Java 16: var, Type Inference & Lambdas
easy⏱ 5 mincoursejava
Where var works
Local variables with initializers only — var list = new ArrayList<String>(); works, var x; doesn't (no RHS to infer from). Not allowed for: method parameters, method return types, fields, or uninitialized locals. var is a soft keyword — var as a variable name still works.

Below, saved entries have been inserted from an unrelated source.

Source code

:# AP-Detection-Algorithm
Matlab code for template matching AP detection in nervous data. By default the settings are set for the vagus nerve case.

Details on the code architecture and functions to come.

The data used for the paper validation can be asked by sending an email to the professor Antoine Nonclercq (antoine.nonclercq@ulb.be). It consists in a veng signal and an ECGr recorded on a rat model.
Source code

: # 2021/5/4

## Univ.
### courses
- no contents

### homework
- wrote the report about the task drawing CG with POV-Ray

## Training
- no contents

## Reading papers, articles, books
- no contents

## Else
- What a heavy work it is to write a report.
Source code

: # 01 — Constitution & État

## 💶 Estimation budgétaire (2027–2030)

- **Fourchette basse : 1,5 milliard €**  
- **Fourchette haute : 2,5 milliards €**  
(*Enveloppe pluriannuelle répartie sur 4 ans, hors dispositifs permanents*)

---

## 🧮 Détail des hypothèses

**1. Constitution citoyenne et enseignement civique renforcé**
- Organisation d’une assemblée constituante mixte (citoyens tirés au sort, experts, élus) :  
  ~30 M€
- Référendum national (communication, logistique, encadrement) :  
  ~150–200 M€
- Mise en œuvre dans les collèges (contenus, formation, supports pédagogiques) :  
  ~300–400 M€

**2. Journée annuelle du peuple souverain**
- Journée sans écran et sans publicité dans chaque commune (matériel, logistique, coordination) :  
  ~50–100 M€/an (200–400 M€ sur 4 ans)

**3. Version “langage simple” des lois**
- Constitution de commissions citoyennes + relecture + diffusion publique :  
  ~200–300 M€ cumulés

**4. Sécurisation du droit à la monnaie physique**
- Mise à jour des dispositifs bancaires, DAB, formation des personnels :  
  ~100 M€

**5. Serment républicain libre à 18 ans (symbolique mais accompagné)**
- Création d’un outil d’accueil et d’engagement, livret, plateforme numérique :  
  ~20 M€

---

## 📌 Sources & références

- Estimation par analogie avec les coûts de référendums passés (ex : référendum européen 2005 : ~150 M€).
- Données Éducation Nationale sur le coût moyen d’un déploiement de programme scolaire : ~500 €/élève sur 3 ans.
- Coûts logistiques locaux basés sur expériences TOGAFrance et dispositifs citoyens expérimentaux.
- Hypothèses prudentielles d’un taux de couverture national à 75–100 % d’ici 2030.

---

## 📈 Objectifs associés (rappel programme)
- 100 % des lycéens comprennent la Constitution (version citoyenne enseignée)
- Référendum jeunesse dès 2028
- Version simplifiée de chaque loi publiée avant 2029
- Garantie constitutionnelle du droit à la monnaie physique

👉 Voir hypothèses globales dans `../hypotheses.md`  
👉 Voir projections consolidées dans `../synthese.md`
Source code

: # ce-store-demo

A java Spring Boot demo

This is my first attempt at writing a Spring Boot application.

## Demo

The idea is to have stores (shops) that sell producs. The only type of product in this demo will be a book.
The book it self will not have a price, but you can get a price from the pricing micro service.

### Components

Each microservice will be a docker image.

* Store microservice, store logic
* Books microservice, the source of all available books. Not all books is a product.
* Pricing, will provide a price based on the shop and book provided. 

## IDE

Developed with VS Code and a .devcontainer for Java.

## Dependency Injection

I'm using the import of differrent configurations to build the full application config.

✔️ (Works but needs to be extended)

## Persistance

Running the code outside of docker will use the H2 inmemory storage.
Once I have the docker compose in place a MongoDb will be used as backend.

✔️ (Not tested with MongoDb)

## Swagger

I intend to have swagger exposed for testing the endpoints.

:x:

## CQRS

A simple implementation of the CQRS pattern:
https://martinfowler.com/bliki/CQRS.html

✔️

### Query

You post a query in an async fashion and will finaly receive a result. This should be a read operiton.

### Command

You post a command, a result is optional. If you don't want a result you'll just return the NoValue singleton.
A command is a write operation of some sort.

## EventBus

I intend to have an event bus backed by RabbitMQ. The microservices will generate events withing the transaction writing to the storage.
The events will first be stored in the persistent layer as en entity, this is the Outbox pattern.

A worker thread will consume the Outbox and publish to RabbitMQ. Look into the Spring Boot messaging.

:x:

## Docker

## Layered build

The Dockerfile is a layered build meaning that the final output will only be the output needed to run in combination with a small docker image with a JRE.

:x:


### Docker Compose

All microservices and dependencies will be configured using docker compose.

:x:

var list = new ArrayList<String>(); // List<String>
var stream = Files.lines(path); // Stream<String>
for (var line : lines) { ... } // var for-each
When var hurts readability
var result = compute(); — what's result? A List, a Future, a primitive? Without a good variable name, var hides information. The official guidance: use var when the RHS obviously names the type (new ArrayList<String>(), factory methods like List.of(...), static types that are all over your codebase).
Lambdas + inference
Function<String, Integer> len = s -> s.length(); — the parameter type is inferred from the target type (Function<String, Integer>). Combined with var, you get var fn = (Function<String, Integer>) s -> s.length(); — but usually just declare the functional type.
Build a var style checker
Write checkVar(declaration) that takes { rhs: string, varName: string } and returns 'good' or 'bad' with a reason. Rules: good if RHS contains new Type(...) or Type.of(...); bad if RHS is a bare method call like compute() or get() (hidden type). Run on 6 examples.
Diamond still works with var
var map = new HashMap<String, Integer>(); — var infers HashMap<String, Integer>, not the interface. If you wanted Map<String, Integer>, you still write it out: Map<String, Integer> map = new HashMap<>();. Choose explicit for API boundaries, var for short-lived locals.
Quiz: var and null
var x = null; — legal? No. The compiler can't infer a type from null alone. Write String x = null; or var x = (String) null;.